== AUFGABE ==
Schreibe alle Ausdrücke heraus, die im Lesetext in Anführungszeichen stehen. Halte dabei die Reihenfolge ein, in der sie vorkommen.

== LESETEXT ==
Niemand soll für die „Pleitegriechen“ zahlen (AfD), Moscheen werden als Ausdruck der „Islamisierung“ gesehen (Pro Deutschland) und Deutschland muss vor Zuwanderung „gerettet“ werden (Freie Wähler). Flüchtlinge und Migrant_innen werden als „kriminell“, „schmutzig“ und „schmarotzend“ bezeichnet. Gleichzeitig bezeichnen sich die rechtspopulistischen Parteien als „Bürger_innen“, die mit extremen Rechten nicht zu tun haben wollen. Dem widersprechen nicht nur personelle Überschneidungen, sondern auch der gemeinsame Rückgriff auf die selben rassistischen Stereotype.

 

Kurz vor der Bundestagswahl 2013 kommen viele dieser Parteien auch nach Frankfurt und versuchen ihre politischen Positionen dem „Volk“ näher zubringen.

== BEREITGESTELLTE DATEN ==
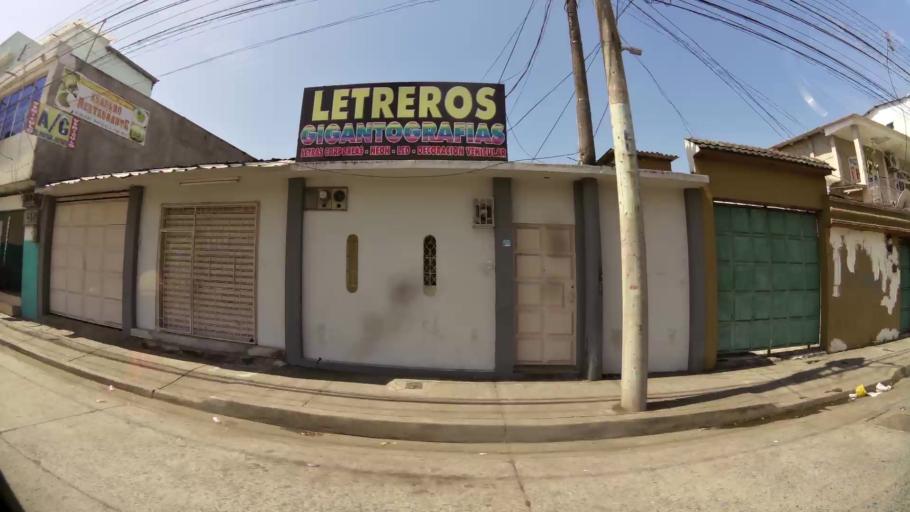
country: EC
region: Guayas
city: Eloy Alfaro
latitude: -2.1196
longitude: -79.9055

== LÖSUNG ==
Im Lesetext stehen diese Ausdrücke in Anführungszeichen: „Pleitegriechen“, „Islamisierung“, „gerettet“, „kriminell“, „schmutzig“, „schmarotzend“, „Bürger_innen“ und „Volk“.